Hmm. If you're just talking about the extra growth, then that's not even external. I don't think it's a good example.


Not of an external memory system, no. This would be internal. But would you call it "an internal memory system", or "decreased growth in reaction to sunlight"?

Another option: (micro-)evolution. Is an amoeba's resistance to a chemical "memory", or an environment-selected random mutation? Again, technically it can be viewed as memory, but it's diluting the term so far as to make it a catch-all for any kind of information, ever, to get someone to click on a link.


> But would you call it "an internal memory system"

Well, it's not being used later on to make decisions, is it?

I suppose I will go with that for my definition of memory: the agent makes a change to the state of the world (external) or to its own state (internal) and that change later affects its action.

Using that definition, my answer re the amoeba is yes.

I can see why it seems too broad. But I don't know a better definition. I suppose one could stipulate that consciousness is required. But I don't think that would be a standard position.


>Well, it's not being used later on to make decisions, is it?

No, you have a point there.
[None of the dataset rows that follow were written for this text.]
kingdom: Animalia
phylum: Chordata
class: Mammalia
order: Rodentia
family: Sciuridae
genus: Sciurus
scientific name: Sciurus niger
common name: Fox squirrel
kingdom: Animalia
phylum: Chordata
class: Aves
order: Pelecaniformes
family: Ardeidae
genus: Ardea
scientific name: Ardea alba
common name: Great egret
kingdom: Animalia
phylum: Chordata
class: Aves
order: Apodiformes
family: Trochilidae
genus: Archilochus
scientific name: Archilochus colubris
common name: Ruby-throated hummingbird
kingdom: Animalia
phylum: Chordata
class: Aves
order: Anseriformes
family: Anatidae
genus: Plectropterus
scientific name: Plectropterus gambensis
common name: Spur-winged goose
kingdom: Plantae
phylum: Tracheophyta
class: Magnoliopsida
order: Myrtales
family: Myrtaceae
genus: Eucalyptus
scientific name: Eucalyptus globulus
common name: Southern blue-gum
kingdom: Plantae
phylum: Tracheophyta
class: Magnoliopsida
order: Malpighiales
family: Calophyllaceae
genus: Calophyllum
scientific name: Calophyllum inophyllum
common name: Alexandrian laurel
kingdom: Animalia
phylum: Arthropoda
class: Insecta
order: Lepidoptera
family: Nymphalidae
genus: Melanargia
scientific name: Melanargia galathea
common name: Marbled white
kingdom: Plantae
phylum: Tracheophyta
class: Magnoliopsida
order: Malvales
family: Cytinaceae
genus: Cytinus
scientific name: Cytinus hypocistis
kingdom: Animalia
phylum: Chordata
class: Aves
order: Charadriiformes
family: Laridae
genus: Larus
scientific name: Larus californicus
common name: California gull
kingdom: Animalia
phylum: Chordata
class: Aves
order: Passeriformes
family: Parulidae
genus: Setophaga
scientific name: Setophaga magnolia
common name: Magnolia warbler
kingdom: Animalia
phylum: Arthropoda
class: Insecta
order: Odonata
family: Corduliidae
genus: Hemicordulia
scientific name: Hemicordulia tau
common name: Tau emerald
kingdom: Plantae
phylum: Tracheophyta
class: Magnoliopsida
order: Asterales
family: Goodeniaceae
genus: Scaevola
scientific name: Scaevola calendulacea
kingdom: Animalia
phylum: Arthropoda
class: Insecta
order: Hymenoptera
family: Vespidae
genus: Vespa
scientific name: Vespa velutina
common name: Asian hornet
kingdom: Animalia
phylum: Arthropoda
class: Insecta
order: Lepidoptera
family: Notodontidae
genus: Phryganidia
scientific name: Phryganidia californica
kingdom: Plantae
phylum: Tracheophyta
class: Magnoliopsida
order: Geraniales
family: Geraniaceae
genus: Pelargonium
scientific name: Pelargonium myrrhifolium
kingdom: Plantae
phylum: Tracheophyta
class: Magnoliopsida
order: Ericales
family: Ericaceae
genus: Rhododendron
I missed that part. Though I just realized your new definition implies this: a river has memory.

To each their own :) I'll still call it too broad, but that's pure opinion.


> a river has memory

Nice point... well, I'm all ears for a better definition :)


How does one slime mold react to the 'slime' left by another?


Unless the slime the researchers planted was from the slime-mold being experimented upon we can assume that they react in the same way to other slime-mold's slime as to their own.


Can they really be said to be 'memories' then?

I doubt that most people would consider Hansel and Gretel's trail of breadcrumbs a form of 'external memory.'


Could you elaborate on what an 'external memory' would be then?


I think it's only a matter of time before we prove slime-molds to be turing-complete.



I can't wait to read a sci-fi story about advanced and perhaps sentient slime molds taking over the universe.



Steven Baxter's Xeelee Sequence comes to mind.


This is more or less how I find my way around in the morning. The only major difference is that I generally use coffee-spills and biscuits as location markers, instead of slime.


Organism without a brain creates external memories for navigation

A manager downloaded a TODO list app?